Jean Charest paraissait lui-même totalement sous le choc, à ses côtés, lors de la conférence de presse. Ce départ était d’autant plus difficile pour lui qu’il avait également perdu peu avant d’autres grosses pointures (Monique Jérôme-Forget en 2009, Jacques Dupuis en 2010), sans oublier le décès de Claude Béchard (en 2010).
C’est dans ce genre de circonstances que le rôle des officiers du chef — leader, président et whip du caucus — devient important, afin d’éviter les réactions en cascade.
Jean Charest, à qui j’ai parlé cette semaine, me disait à quel point il faut alors tout faire pour que les choses se passent correctement — pour rassurer à la fois les députés et les électeurs. « Les départs dans le désordre, dit-il, il faut s’en méfier, car ils sont précurseurs de [mauvais] résultats électoraux. » On peut penser ici aux annonces des départs en série qu’avait encaissés Philippe Couillard en 2018…
Mais ce n’est pas tout, selon Jean Charest. « À chaque départ, le chef doit se poser des questions sur sa manière de faire et, ultimement, sur son avenir. » Et il s’en est posé des questions lorsque sa ministre de l’Éducation, Line Beauchamp, a quitté ses fonctions en plein cœur de la crise étudiante de 2012.
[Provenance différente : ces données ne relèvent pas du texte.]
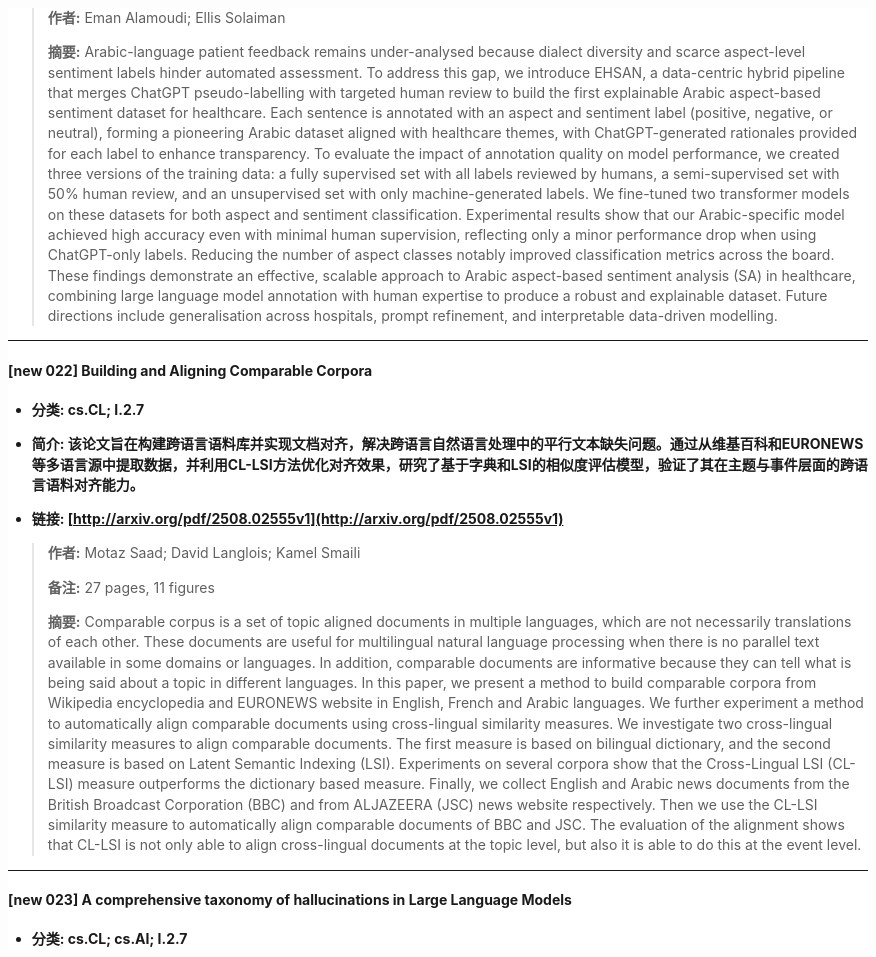 > **作者:** Eman Alamoudi; Ellis Solaiman
>
> **摘要:** Arabic-language patient feedback remains under-analysed because dialect diversity and scarce aspect-level sentiment labels hinder automated assessment. To address this gap, we introduce EHSAN, a data-centric hybrid pipeline that merges ChatGPT pseudo-labelling with targeted human review to build the first explainable Arabic aspect-based sentiment dataset for healthcare. Each sentence is annotated with an aspect and sentiment label (positive, negative, or neutral), forming a pioneering Arabic dataset aligned with healthcare themes, with ChatGPT-generated rationales provided for each label to enhance transparency. To evaluate the impact of annotation quality on model performance, we created three versions of the training data: a fully supervised set with all labels reviewed by humans, a semi-supervised set with 50% human review, and an unsupervised set with only machine-generated labels. We fine-tuned two transformer models on these datasets for both aspect and sentiment classification. Experimental results show that our Arabic-specific model achieved high accuracy even with minimal human supervision, reflecting only a minor performance drop when using ChatGPT-only labels. Reducing the number of aspect classes notably improved classification metrics across the board. These findings demonstrate an effective, scalable approach to Arabic aspect-based sentiment analysis (SA) in healthcare, combining large language model annotation with human expertise to produce a robust and explainable dataset. Future directions include generalisation across hospitals, prompt refinement, and interpretable data-driven modelling.
>
---
#### [new 022] Building and Aligning Comparable Corpora
- **分类: cs.CL; I.2.7**

- **简介: 该论文旨在构建跨语言语料库并实现文档对齐，解决跨语言自然语言处理中的平行文本缺失问题。通过从维基百科和EURONEWS等多语言源中提取数据，并利用CL-LSI方法优化对齐效果，研究了基于字典和LSI的相似度评估模型，验证了其在主题与事件层面的跨语言语料对齐能力。**

- **链接: [http://arxiv.org/pdf/2508.02555v1](http://arxiv.org/pdf/2508.02555v1)**

> **作者:** Motaz Saad; David Langlois; Kamel Smaili
>
> **备注:** 27 pages, 11 figures
>
> **摘要:** Comparable corpus is a set of topic aligned documents in multiple languages, which are not necessarily translations of each other. These documents are useful for multilingual natural language processing when there is no parallel text available in some domains or languages. In addition, comparable documents are informative because they can tell what is being said about a topic in different languages. In this paper, we present a method to build comparable corpora from Wikipedia encyclopedia and EURONEWS website in English, French and Arabic languages. We further experiment a method to automatically align comparable documents using cross-lingual similarity measures. We investigate two cross-lingual similarity measures to align comparable documents. The first measure is based on bilingual dictionary, and the second measure is based on Latent Semantic Indexing (LSI). Experiments on several corpora show that the Cross-Lingual LSI (CL-LSI) measure outperforms the dictionary based measure. Finally, we collect English and Arabic news documents from the British Broadcast Corporation (BBC) and from ALJAZEERA (JSC) news website respectively. Then we use the CL-LSI similarity measure to automatically align comparable documents of BBC and JSC. The evaluation of the alignment shows that CL-LSI is not only able to align cross-lingual documents at the topic level, but also it is able to do this at the event level.
>
---
#### [new 023] A comprehensive taxonomy of hallucinations in Large Language Models
- **分类: cs.CL; cs.AI; I.2.7**
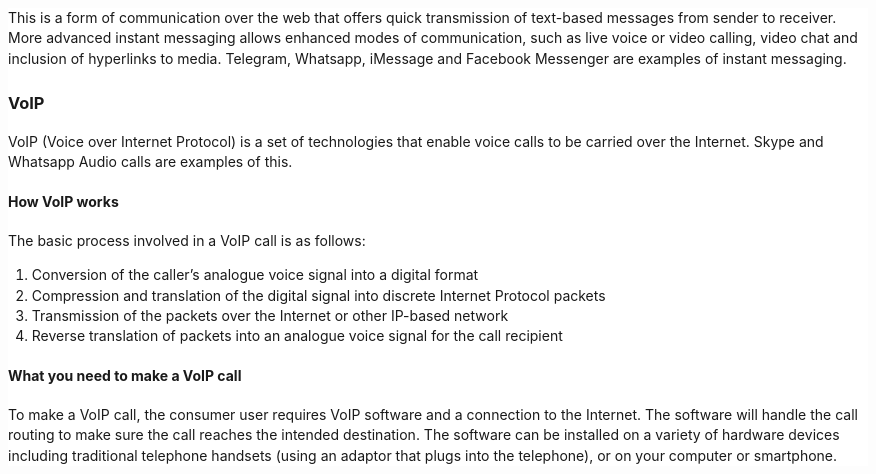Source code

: This is a form of communication over the web that offers quick transmission of text-based messages from sender to receiver. More advanced instant messaging allows enhanced modes of communication, such as live voice or video calling, video chat and inclusion of hyperlinks to media. Telegram, Whatsapp, iMessage and Facebook Messenger are examples of instant messaging.

### VoIP

VoIP (Voice over Internet Protocol) is a set of technologies that enable voice calls to be carried over the Internet. Skype and Whatsapp Audio calls are examples of this.

#### How VoIP works

The basic process involved in a VoIP call is as follows:

1. Conversion of the caller’s analogue voice signal into a digital format
2. Compression and translation of the digital signal into discrete Internet Protocol packets
3. Transmission of the packets over the Internet or other IP-based network
4. Reverse translation of packets into an analogue voice signal for the call recipient

#### What you need to make a VoIP call

To make a VoIP call, the consumer user requires VoIP software and a connection to the Internet. The software will handle the call routing to make sure the call reaches the intended destination. The software can be installed on a variety of hardware devices including traditional telephone handsets (using an adaptor that plugs into the telephone), or on your computer or smartphone.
Dans les mois qui ont suivi, plutôt que de quitter le bateau, Jean Charest a choisi de déclencher des élections générales. Il les a perdues aux mains de Pauline Marois, mais non sans avoir livré une bataille féroce.
À la Coalition Avenir Québec, François Legault devra lui aussi se poser des questions sur la suite des choses. Quatre départs en 24 mois (Joëlle Boutin, Eric Lefebvre, Pierre Fitzgibbon, et Youri Chassin la semaine dernière), de mauvais sondages, des députés frustrés de ne pas avoir été nommés au Conseil des ministres, des défis budgétaires majeurs à l’horizon… les écueils s’accumulent.
Celui qui a réussi l’exploit de faire élire 90 députés en 2022 pourrait-il mener ses troupes à une troisième victoire ? Pour y arriver, encore faudrait-il qu’il maintienne en place les morceaux de la coalition qu’il a forgée. Le départ de Pierre Fitzgibbon, le flou sur l’avenir d’Eric Girard et de Christian Dubé au terme du mandat actuel, la déception d’un Youri Chassin, voilà autant d’éléments qui ne l’aideront pas nécessairement à se convaincre que ça va bien aller.